Skip to content

About PAiA

PAiA is a leader in the development of kit products for the musician and electronic experimenter. The love of technique drives us to create for others, and to share what we have learned. Entertainment, encouragement and education are our goals. Our company both creates its own products, and works with innovative developers in the community to bring a broad spectrum of new products to the market. PAiA has had offices in Edmond, OK, Austin, TX and now in Kansas City, MO. Our unique name is trademarked and owned by the John Stayton Simonton, Jr. Revocable Trust and used under license.

Our History

PAiA Electronics was founded by John S. Simonton Jr. and his father in 1959. It has been in continuous operation ever since! PAiA's first commercial products were released in 1967. During the '70s, PAiA grew rapidly under the leadership of John and his wife Linda Kay, into a large, vertically-oriented development and manufacturing company. We began releasing a series of innovative products that addressed the needs of a new breed of musicians and artists who embraced technology and were not afraid to learn what the knobs connected to. Many PAiA products were very influential on the spirit of the times and some of these are shown here and in our photo album. Our users group magazine became Polyphony magazine, then some years later was renamed Electronic Musician magazine. Electronic Musician has changed hands many times since then, but it is still published today!

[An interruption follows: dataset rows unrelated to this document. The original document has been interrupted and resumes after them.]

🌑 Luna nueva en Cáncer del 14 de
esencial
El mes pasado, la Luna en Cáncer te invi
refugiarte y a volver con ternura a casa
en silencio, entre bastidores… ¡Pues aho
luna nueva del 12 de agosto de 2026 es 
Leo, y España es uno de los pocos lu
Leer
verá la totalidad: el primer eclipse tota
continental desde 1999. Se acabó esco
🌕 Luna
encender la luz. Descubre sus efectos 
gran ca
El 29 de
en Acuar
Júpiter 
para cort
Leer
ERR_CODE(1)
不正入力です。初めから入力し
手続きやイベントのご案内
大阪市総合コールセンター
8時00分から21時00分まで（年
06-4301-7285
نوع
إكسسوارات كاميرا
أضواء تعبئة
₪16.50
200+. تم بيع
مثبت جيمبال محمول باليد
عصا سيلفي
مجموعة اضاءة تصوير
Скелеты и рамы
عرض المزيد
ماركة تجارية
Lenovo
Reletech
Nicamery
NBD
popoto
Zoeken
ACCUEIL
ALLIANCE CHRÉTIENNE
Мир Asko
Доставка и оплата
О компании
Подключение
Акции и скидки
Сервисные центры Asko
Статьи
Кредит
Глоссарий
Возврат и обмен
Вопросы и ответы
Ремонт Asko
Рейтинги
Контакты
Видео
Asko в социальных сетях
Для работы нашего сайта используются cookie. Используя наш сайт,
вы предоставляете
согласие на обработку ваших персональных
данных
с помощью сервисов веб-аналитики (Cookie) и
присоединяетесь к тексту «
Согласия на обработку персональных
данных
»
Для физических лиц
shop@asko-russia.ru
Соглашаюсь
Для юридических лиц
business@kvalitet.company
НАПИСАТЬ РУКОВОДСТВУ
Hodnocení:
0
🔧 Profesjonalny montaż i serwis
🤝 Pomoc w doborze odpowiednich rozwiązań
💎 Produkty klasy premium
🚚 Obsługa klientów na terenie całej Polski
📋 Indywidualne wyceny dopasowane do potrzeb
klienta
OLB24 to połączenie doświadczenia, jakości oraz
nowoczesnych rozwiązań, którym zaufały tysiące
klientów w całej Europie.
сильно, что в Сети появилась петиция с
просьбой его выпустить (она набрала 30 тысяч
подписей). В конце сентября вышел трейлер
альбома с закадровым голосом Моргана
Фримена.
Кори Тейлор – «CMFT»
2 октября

During the '80s, PAiA's rate of product development slowed to meet the market while the community of musicians and electronic music experimenters continued to support us. Our joy in what we do, and our satisfaction in being part of a vibrant community of artists and creators continued to sustained us.

In the early '90s, as the borders of the digital domain became more defined, interest again began go grow in what Mark Vail of Keyboard magazine has called "the sweet smell of solder". A younger generation of artist explorers has discovered that digital doesn't invalidate analog!